***** Given information

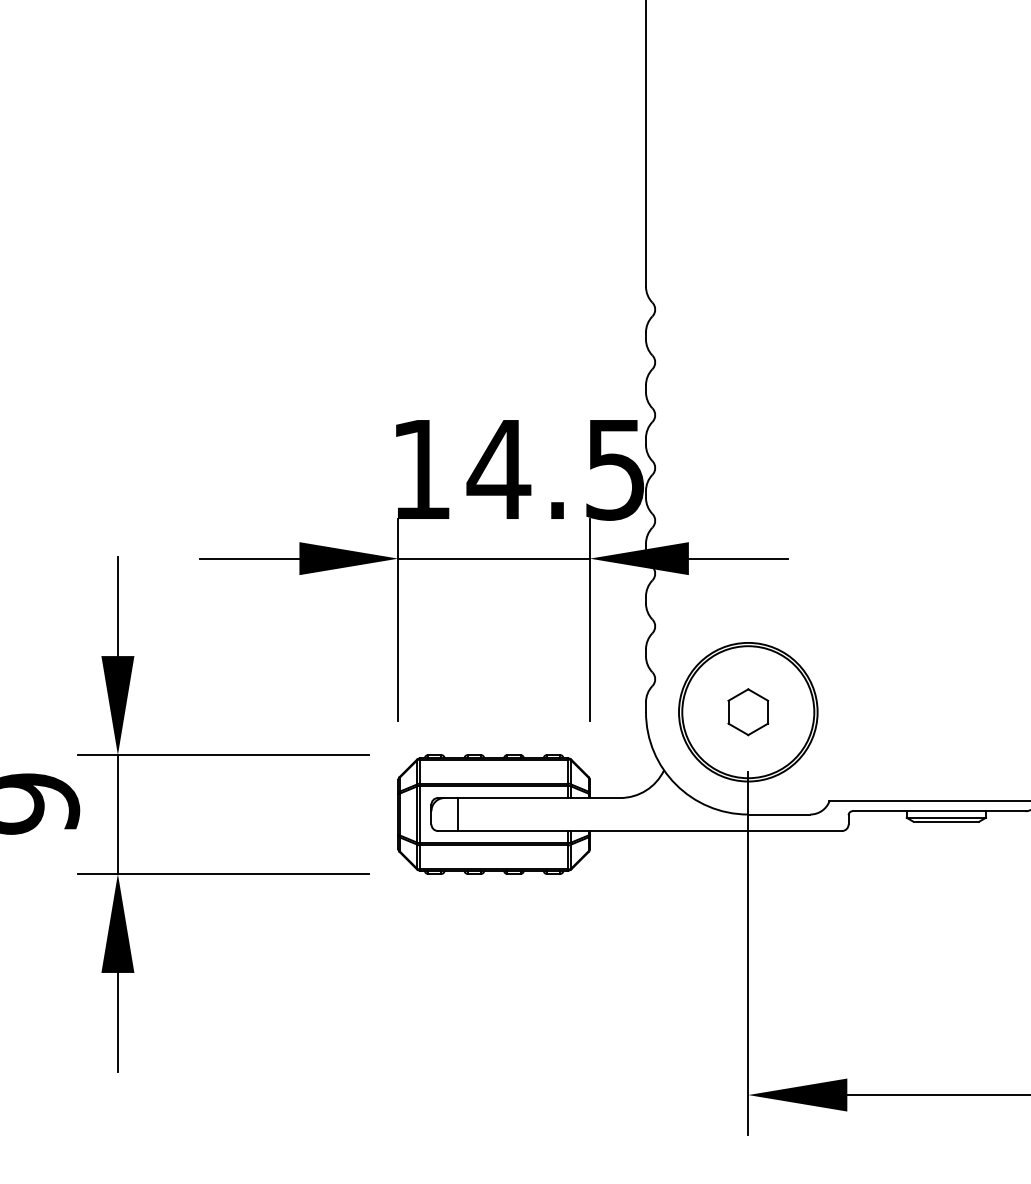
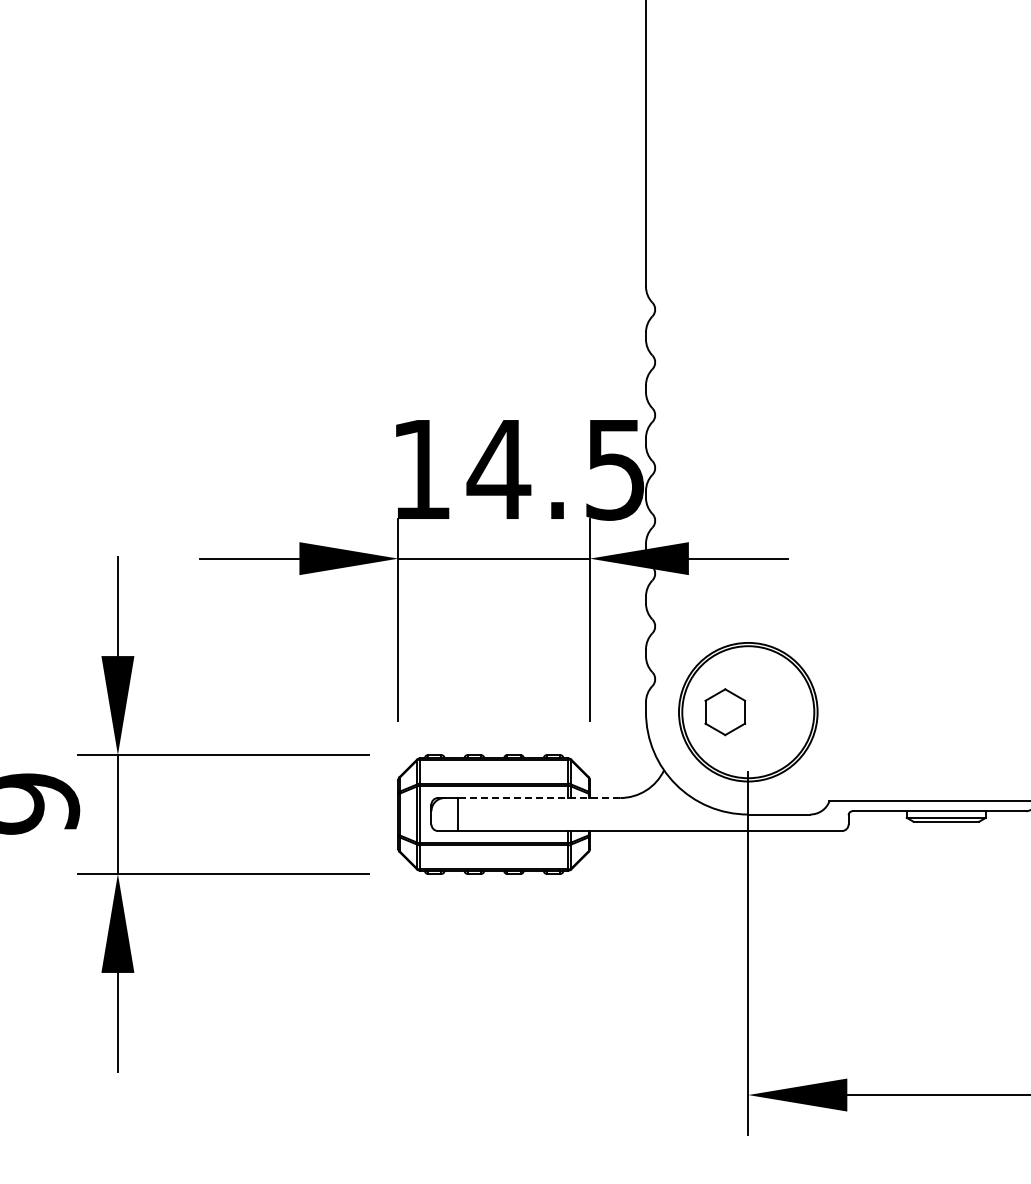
part at (748, 712) position: (748, 712) -> (725, 712)
line at (538, 798): solid -> dashed
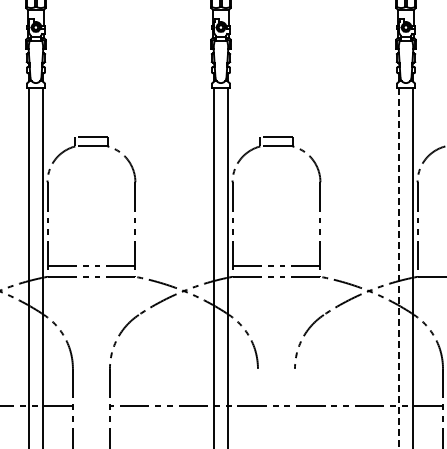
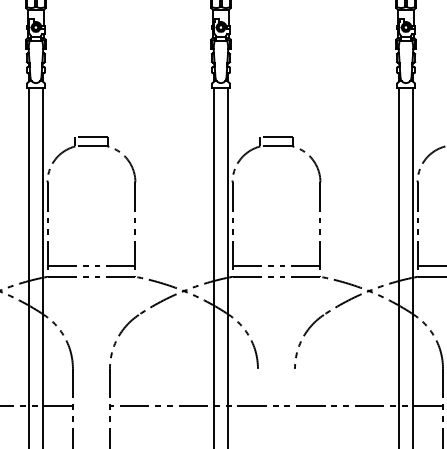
line at (430, 265): none -> present
line at (398, 268): dashed -> solid
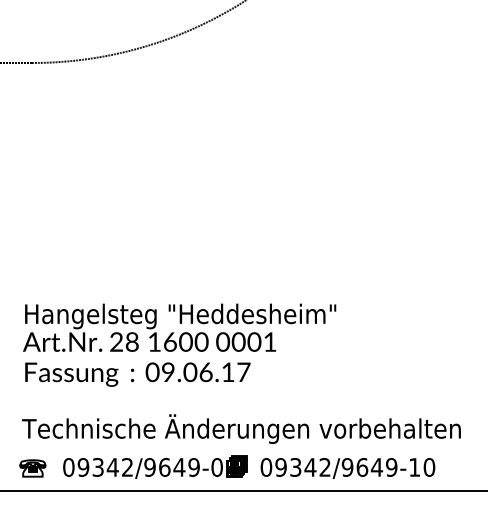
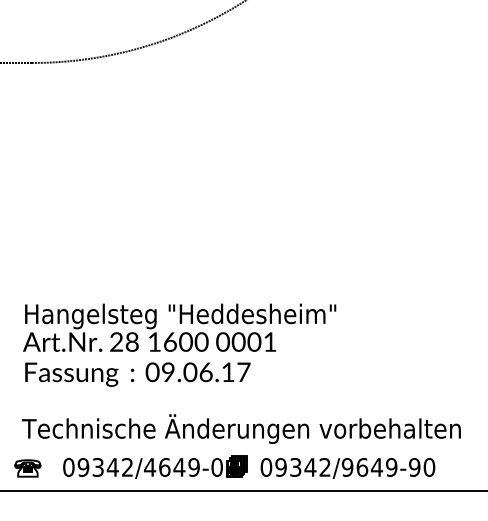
text at (150, 467): 09342/9649-0 -> 09342/4649-0
text at (414, 467): 09342/9649-10 -> 09342/9649-90
part at (32, 468) position: (32, 468) -> (27, 468)
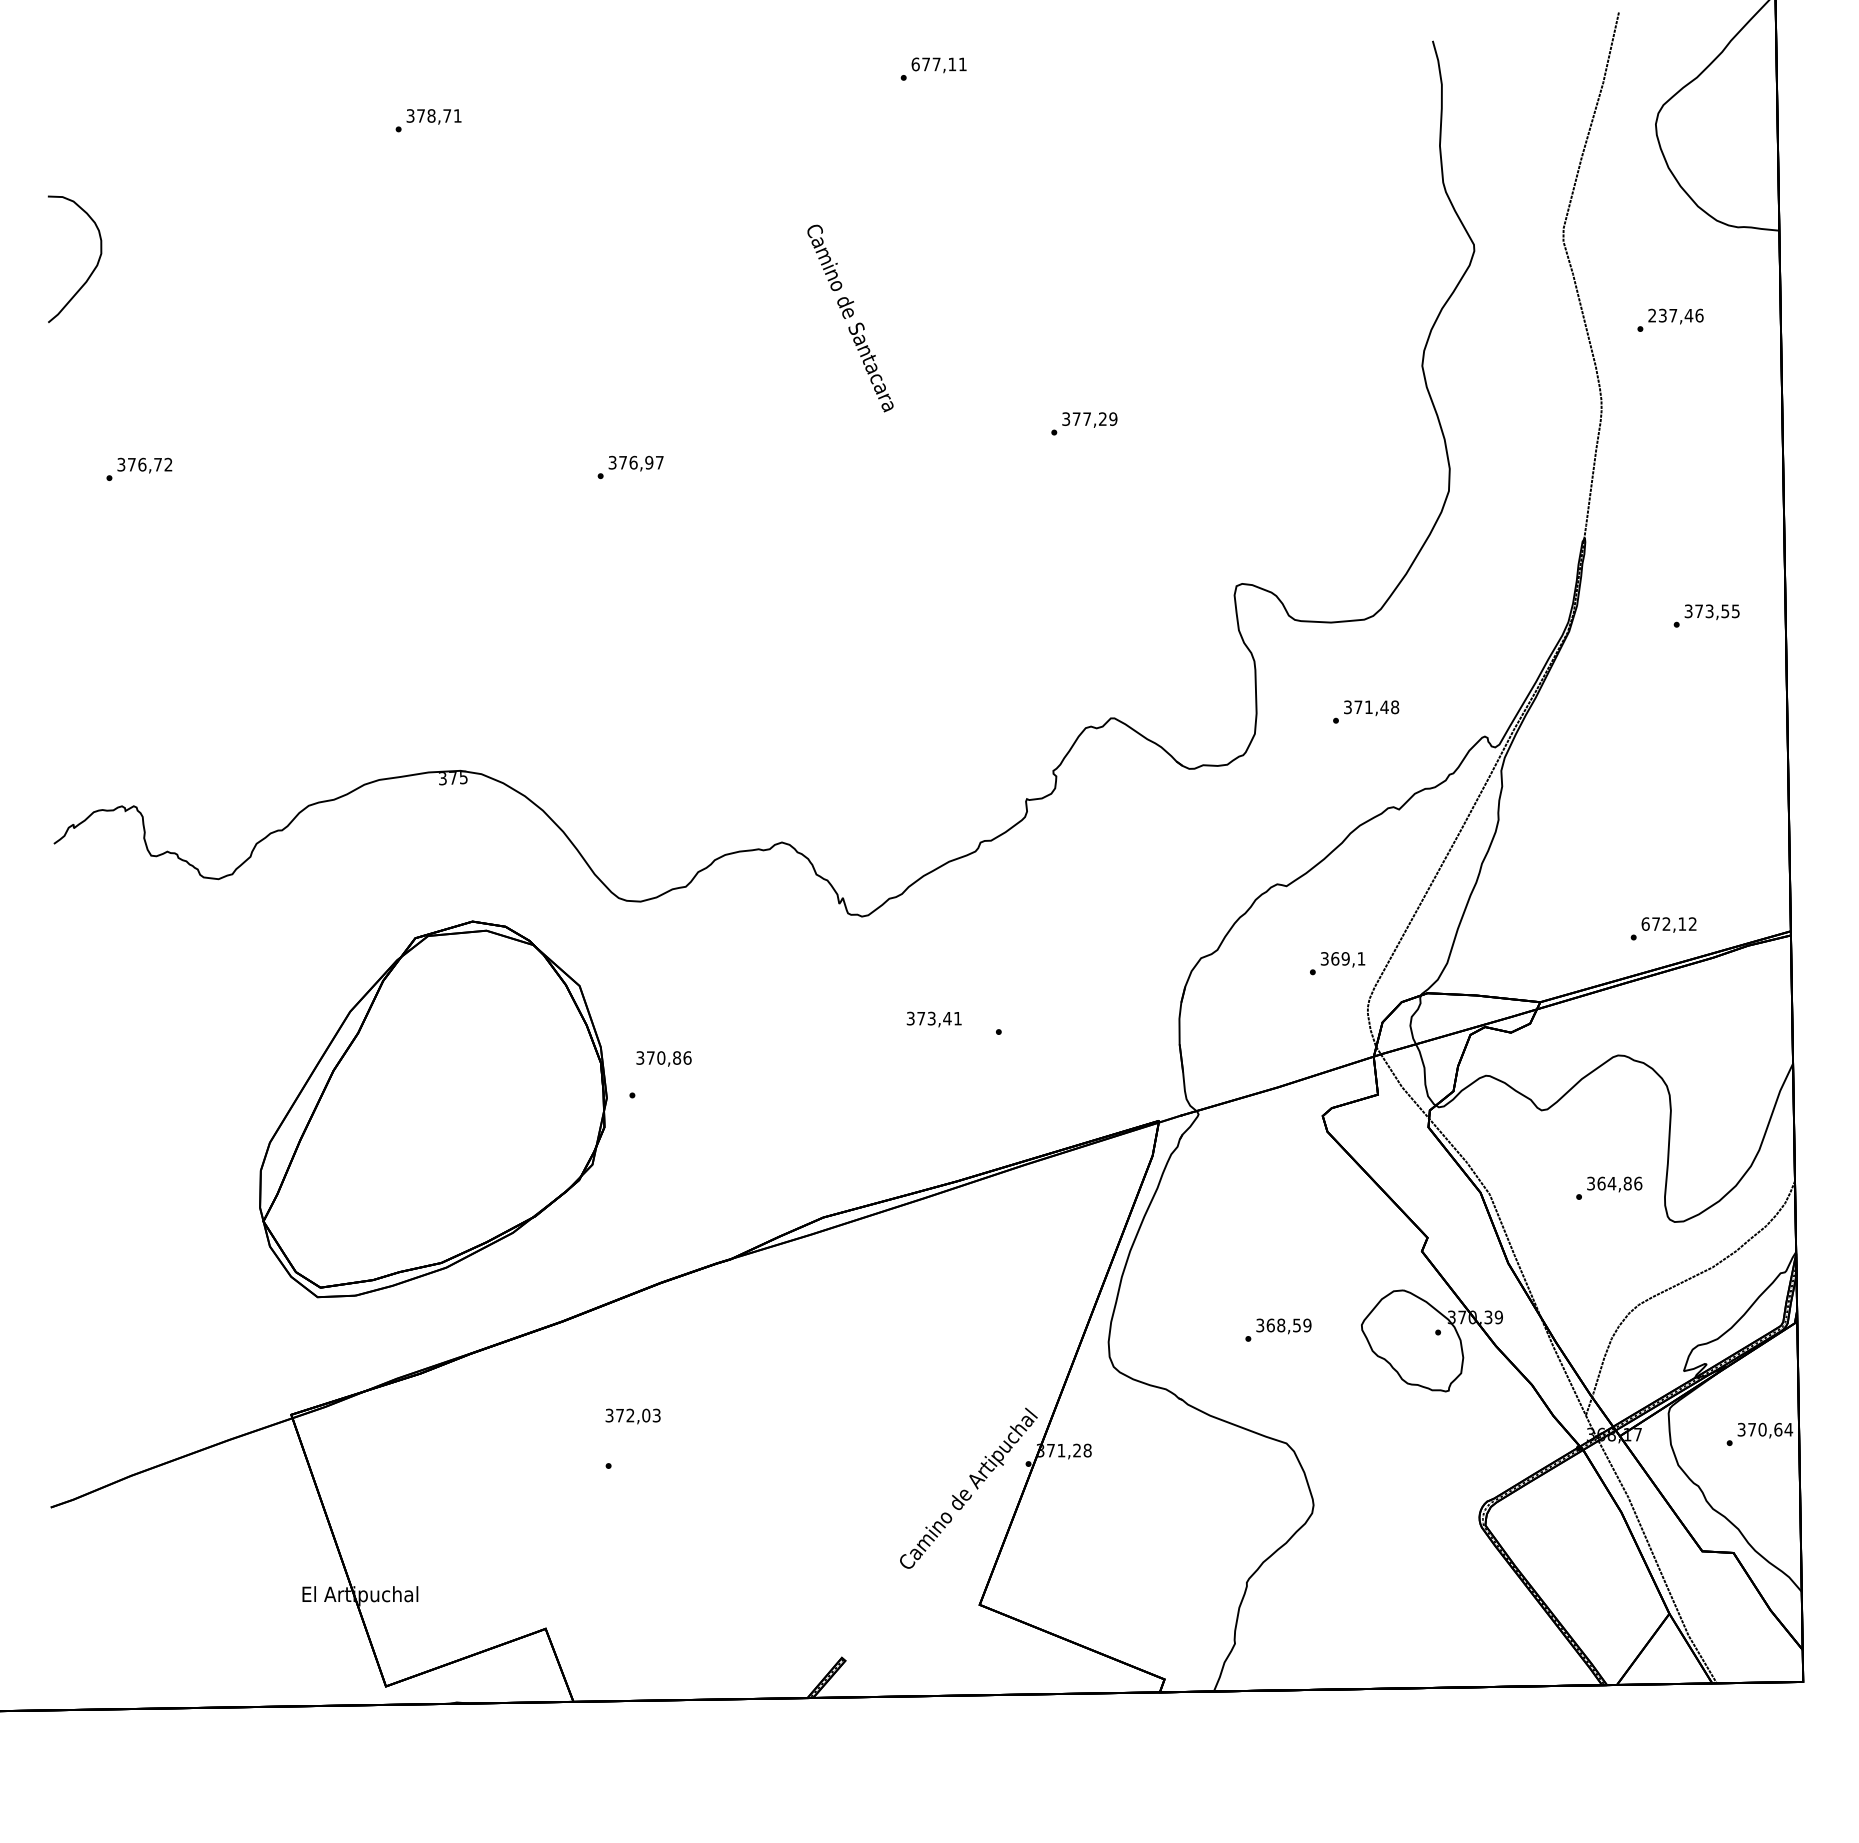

**********

> **Your goal**
Format the material from the line containing "line at (430, 265): none -> present" through the end of the material as a JSON list of strings, one string per line, leaving out blank lines and the pictures.

> **Solution for this problem**
[
  "line at (430, 265): none -> present",
  "line at (398, 268): dashed -> solid",
  "text at (150, 467): 09342/9649-0 -> 09342/4649-0",
  "text at (414, 467): 09342/9649-10 -> 09342/9649-90",
  "part at (32, 468) position: (32, 468) -> (27, 468)"
]